We've been adamant about performance since the beginning, but there's still room to grow. There's also room for additional growth in feature set, as well.
The inline syntax and where clause syntax are equivalent means to define the traits of a generic type. The reason that they both exist are because of API readability: sometimes where clauses are easier to read than inline definitions, and vice versa.
The impl Trait syntax was introduced for two reasons: increased readability of APIs when using them for input parameters, and the ability to declare a generic but statically-determined return type that satisfies the trait(s).
The difficult part will actually be learning how to structure complex architectures safely. If you haven't already picked these practices up in other langs, it will be a struggle.
I would advise researching the slotmap, froggy, generational-arena, and slab crates for storing data which can reference each other without lifetimes.
Channels should be used to send events across an application which can be handled in centralized locations. Great for breaking up recursive behaviors.
@musicmatze I've done this in the past with HTTP/s-based RPC, and a work stealer on the daemon which keeps tracks of which WUs have been sent to what client(s). Each WU containing the command(s) to execute on the client, and a deadline for completion. Then each client having its own work-stealer which distributes WUs across threads.

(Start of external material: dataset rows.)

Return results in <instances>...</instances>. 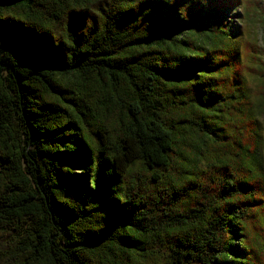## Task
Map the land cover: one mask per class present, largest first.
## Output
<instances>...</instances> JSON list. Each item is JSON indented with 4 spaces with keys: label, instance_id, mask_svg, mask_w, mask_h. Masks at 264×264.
<instances>
[{
    "label": "trees",
    "instance_id": "obj_1",
    "mask_svg": "<svg viewBox=\"0 0 264 264\" xmlns=\"http://www.w3.org/2000/svg\"><path fill=\"white\" fill-rule=\"evenodd\" d=\"M255 5L0 0V264H264Z\"/></svg>",
    "mask_w": 264,
    "mask_h": 264
},
{
    "label": "rangeland",
    "instance_id": "obj_2",
    "mask_svg": "<svg viewBox=\"0 0 264 264\" xmlns=\"http://www.w3.org/2000/svg\"><path fill=\"white\" fill-rule=\"evenodd\" d=\"M255 3L258 2V5H255L256 7L258 6H263L264 5V0H254ZM258 11L256 10L255 12H253V15H254V21L252 23H249L250 25L254 26L255 27V31L257 33V40H258V43L260 45V47H262L263 45V32H262V29H261V22L259 20V18H257V13Z\"/></svg>",
    "mask_w": 264,
    "mask_h": 264
}]
</instances>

With the new async / await syntax in #Rust, working with futures is easier than ever.
This weekend, I've spent some time rewriting my `async-fetcher` crate with the new syntax. The result is more features, and better performance, at a fraction of the original amount of code.
The new rewrite now supports execution on current-thread runtimes, with optional support for speeding up downloads by using multiple connections to download the same file from multiple URLs.
It's already gained widespread industry adoption across a vast range of fields.
Now that a lot of critical infrastructure, high profile projects, and a good number of applications are being written in it, it's here to stay.
We're using it in all of our projects in Pop!_OS, even for small things, like dynamically-linking custom GTK widgets written in Rust into C applications.
@vancha Naturally, the thing you're not experienced with will always be more difficult to work with than the thing you are experienced with. Spend a few months with it and you'll be doing more in less time with Rust compared to Python.
I generally find Rust to be significantly easier to accomplish tasks with than Python. Be it from no longer having to debug issues at runtime, or from the wide range of high level abstractions missing in Python.
Go does not prevent misuse of types that are being read and written to from multiple threads simultaneously. It's possible for a race condition to occur which leads to UB and crashing of threads.
Rust requires that only one thread may mutate a value at a given time. You're required to place values in locks, or use atomic values, if you want to mutate them in multiple locations across threads.
For single-threaded situations, Rust also provides Cell/RefCell types.
The Go runtime, which goroutines are executed on, is also not optional. It comes with a certain level of overhead over real OS threads, and because the threads maintained by the runtime are spawned before the main function, it's not safe to set up signal handling or forking processes.
In Rust, you can set up any runtime you wish for executing futures, similar to goroutines, but only when you need them. You can even have multiple different kinds of runtimes.
Go allows to send and share types across thread boundaries, even if it is unsafe to do so. Rust uses Send and Sync type markers to prevent this.
Mutex's and other locking types are unsafe due to the separation of data from the lock, as well as lack of lock guards. Requires generics as Rust used.
Atomics support in Go is limited, yet comprehensive in Rust.
Channels in Go are limited because the language lacks support for ADTs (such as Rust enums). This is required for proper event-driven APIs.
@veer66 Happens when there are multiple possible options, but it's easy to give the compiler a nudge.
This is one of the best aspects of Rust, and it's been critical to Rust's success at System76.
I'm constantly refactoring of our projects as they're developed to keep technical debt low, and efficiency high.
Recently, I've spent the last week performing a major refactoring of a GTK receiving application, and each time it's been re-deployed in production, no issues were ever encountered due to it.
As of today, the application is now driven entirely by message-passing. No more use of Rc.
@Pep0ni Personally, as someone with years of experience in both Go and Rust, I would choose Rust for "enterprise software" 10 times out of 10.
Go's error handling and type system is far too leaky, and the concurrency model is horridly flawed.
Rust has proper Send + Sync type markers for validating type usage across thread boundaries, and better threading and concurrency primitives.